From 30 August to 5 September 1942, the "Brescia" division fought in the Battle of Alam el Halfa. On 23 October 1942, the Second Battle of El Alamein began and the "Brescia" division defeated all British armored attacks on its positions until 4 November 1942. On that day, the "Brescia" division and other Italian divisions tried to escape the allied breakthrough and advance to their North. The "Brescia" division retreated along the Deir Sha'la – Fukah route, but due to a lack of transport British motorized units overtook and surrounded the division's units, which were annihilated on 7 November 1942, within sight of Fukah. On 27 November 1942, the "Brescia" division and its regiments were declared lost due to wartime events.

=== Cold War ===
Between 31 July and 6 September 1958, the 19th Infantry Regiment "Brescia" and 20th Infantry Regiment "Brescia" were reformed with reservists to test the Italian Army's ability to mobilize additional units in case of war. The two regiments were assigned to the Infantry Division "Trieste" and encamped in San Piero in Bagno respectively in Cagli. Both regiments consisted of a command, a command company, three fusilier battalions, and a mortar company with M30 mortars.

During the 1975 army reform the army disbanded the regimental level and newly independent battalions were granted for the first time their own flags.

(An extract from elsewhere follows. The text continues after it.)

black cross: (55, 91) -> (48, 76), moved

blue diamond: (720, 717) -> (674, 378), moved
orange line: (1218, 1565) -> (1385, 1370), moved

On 1 September 1975, the III Battalion of the 68th Infantry Regiment "Legnano" in Brescia became an autonomous unit and was renamed 20th Mechanized Infantry Battalion "Monte San Michele". The battalion was assigned to the Mechanized Brigade "Brescia" and consisted of a command, a command and services company, three mechanized companies with M113 armored personnel carriers, and a heavy mortar company with M106 mortar carriers with 120mm Mod. 63 mortars. At the time the battalion fielded 896 men (45 officers, 100 non-commissioned officers, and 751 soldiers).

On 12 November 1976, the President of the Italian Republic Giovanni Leone assigned with decree 846 the flag and traditions of the 20th Infantry Regiment "Brescia" to the 20th Mechanized Infantry Battalion "Monte San Michele".

=== Recent times ===
With the end of the Cold War the Italian Army began to draw down its forces. On 30 April 1991, the 20th Mechanized Infantry Battalion "Monte San Michele" was disbanded and the following 29 May the flag of the 20th Infantry Regiment "Brescia" was transferred to the Shrine of the Flags in the Vittoriano in Rome.